Data Architecture

Building an Incremental Watermark-Driven Reverse ETL with Spring Batch

How I designed and engineered a custom Java Reverse ETL application to sync processed analytics data from BigQuery back to Cloud SQL PostgreSQL using Spring Batch supporting Full, Incremental, and Merge modes.

#Spring Boot #Spring Batch #BigQuery #PostgreSQL #Cloud SQL #Reverse ETL #Watermark

Executive Summary

In modern data cycles, synchronizing processed insights from a centralized data warehouse (BigQuery) back into downstream operational databases (Cloud SQL PostgreSQL) is critical for driving real-time application behavior (e.g., updating merchant discount tiers or user stickiness scores in backend services). Re-syncing the entire dataset harian (Full Load) is highly inefficient, causing performance latencies and high BigQuery compute costs.

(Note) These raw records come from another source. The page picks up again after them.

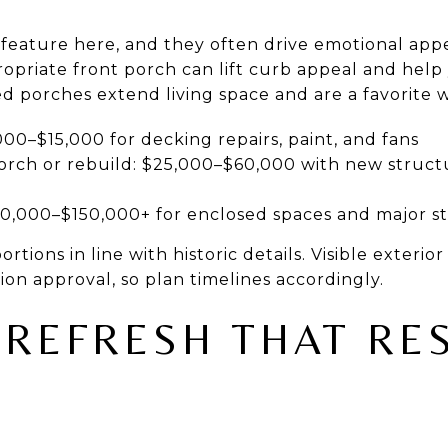
 feature here, and they often drive emotional appe
ropriate front porch can lift curb appeal and hel
 porches extend living space and are a favorite w
000–$15,000 for decking repairs, paint, and fans
rch or rebuild: $25,000–$60,000 with new structu
60,000–$150,000+ for enclosed spaces and major s
tions in line with historic details. Visible exterio
sion approval, so plan timelines accordingly.
 REFRESH THAT RE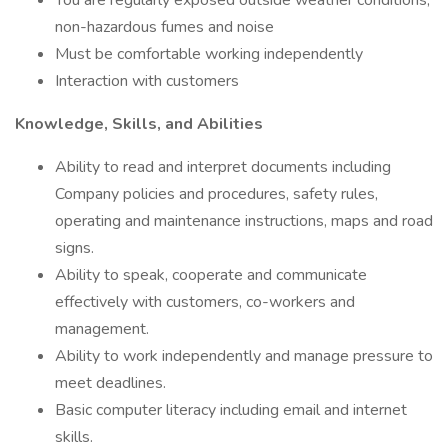
You are regularly exposed outside weather conditions,
non-hazardous fumes and noise
Must be comfortable working independently
Interaction with customers
Knowledge, Skills, and Abilities
Ability to read and interpret documents including
Company policies and procedures, safety rules,
operating and maintenance instructions, maps and road
signs.
Ability to speak, cooperate and communicate
effectively with customers, co-workers and
management.
Ability to work independently and manage pressure to
meet deadlines.
Basic computer literacy including email and internet
skills.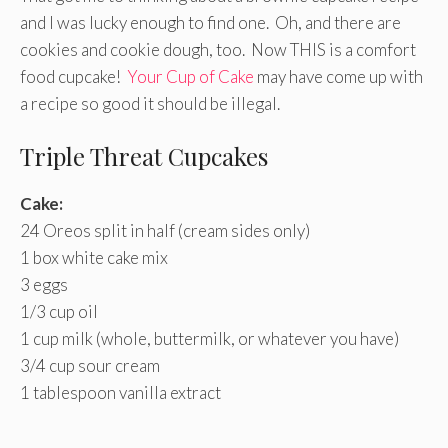
and I was lucky enough to find one. Oh, and there are
cookies and cookie dough, too. Now THIS is a comfort
food cupcake!
Your Cup of Cake
may have come up with
a recipe so good it should be illegal.
Triple Threat Cupcakes
Cake:
24 Oreos split in half (cream sides only)
1 box white cake mix
3 eggs
1/3 cup oil
1 cup milk (whole, buttermilk, or whatever you have)
3/4 cup sour cream
1 tablespoon vanilla extract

I designed and developed a standalone Reverse ETL daemon in Spring Boot and Spring Batch utilizing a Watermark Column Scan to synchronize delta changes incrementally via Full Load, Incremental, and Merge/Upsert modes.

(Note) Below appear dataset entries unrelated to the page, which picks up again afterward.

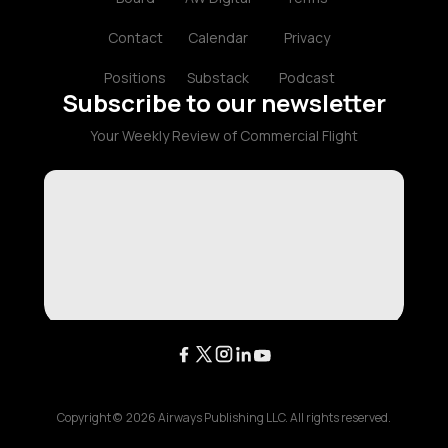
Contact
Calendar
Privacy
Positions
Substack
Podcast
Subscribe to our newsletter
Your Weekly Review of Commercial Flight
Copyright ©
2026
Airways Publishing LLC. All rights reserved.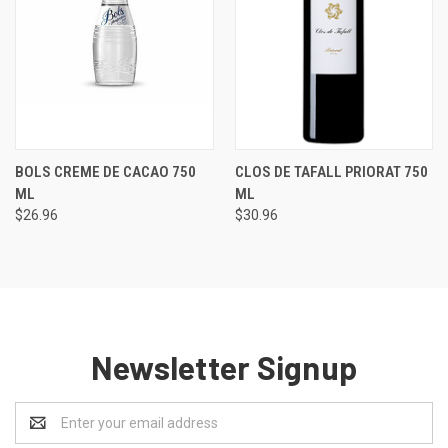
BOLS CREME DE CACAO 750
CLOS DE TAFALL PRIORAT 750
ML
ML
$26.96
$30.96
Newsletter Signup
Email
Address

Ingestion Flow & Technical Implementation

sequenceDiagram
    participant Postgres as Cloud SQL (PostgreSQL)
    participant Batch as Spring Batch Engine (Java)
    participant BQ as GCP BigQuery
    
    Batch->>Postgres: 1. Scan Max Watermark (e.g. SELECT MAX(updated_at))
    Postgres-->>Batch: Return max_watermark value
    Batch->>BQ: 2. Query dynamic delta (WHERE updated_at > max_watermark)
    BQ-->>Batch: Stream matching records (BigQueryItemReader)
    Batch->>Postgres: 3. Chunked upsert/write updates (PostgresItemWriter - Merge Mode)
  1. Spring Batch Chunk Processing: Leveraged the Spring Batch framework to implement chunk-oriented processing. This maintains low, stable JVM memory usage even when streaming millions of analytical rows.
  2. Flexible Ingestion Modes:
    • Full Load Mode: Completely refreshes operational SQL tables using a full sweep of BigQuery data.
    • Incremental Mode (Watermark-based): Scans the target database for the latest update timestamp (SELECT MAX(last_sync_time) FROM merchant_analytics_prod) and dynamically scopes the BigQuery read queries to delta rows only.
    • Merge (Upsert) Mode: Dynamically updates existing rows and inserts new ones in target PostgreSQL tables based on unique keys, minimizing primary key I/O overhead.
  3. Resilient Transaction Management: Leveraged Spring Batch’s transaction boundaries to ensure that if a network failure occurs mid-sync, database updates commit cleanly without causing data gaps or duplicate writes.

Business Impact & Success Metrics

  • Compute Optimization: Drastically reduced daily execution times and compute load for Reverse ETL tasks by executing delta-only syncs.
  • Operational Data Integrity: Operational user analytics and merchant indicators in AstraPay’s backend systems remain accurately synchronized harian with the central GCP data warehouse.